Our analysis has several advantages. First, we analysed observational data from a large cohort of patients with all severities represented, potentially making it highly generalisable to the broader asthma population in the USA. Second, our claims-based variables are readily accessible to specialists and generalists, which may complement known predictors of asthma AE risk more available in a specialty care setting, such as eosinophil counts and FeNO measurements.13 Finally, we paired our ML model with a cluster analysis that achieved stable cluster performance across different independent data subsets.
Our analysis has several limitations.

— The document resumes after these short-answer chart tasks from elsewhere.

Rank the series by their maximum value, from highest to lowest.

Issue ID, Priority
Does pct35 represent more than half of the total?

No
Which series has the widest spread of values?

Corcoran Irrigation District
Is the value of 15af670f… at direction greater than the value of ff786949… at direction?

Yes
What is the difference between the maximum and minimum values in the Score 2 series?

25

Our model lacks data on biomarkers such as eosinophil counts and FeNO, which are known to be highly predictive of AEs.13 Second, we did not explicitly calculate adherence metrics for ICS or quantify SABA overuse, which are known to influence asthma mortality and AE risk.30 Third, we selected DD features with large absolute differences in prevalence between positive and negative patients. While this may have introduced bias against low-prevalence features of large effects, our model also included KD features that may have been less prevalent. Fourth, when analysing claims for oral steroids, we did not distinguish between short-term and chronic use. This is important, as the latter applies to patients who are likely at greater risk of our modelled outcome. Finally, claims data have limited internal validity and may underrepresent the prevalence of key risk factors. This may increase the risk of type I and II epidemiological errors.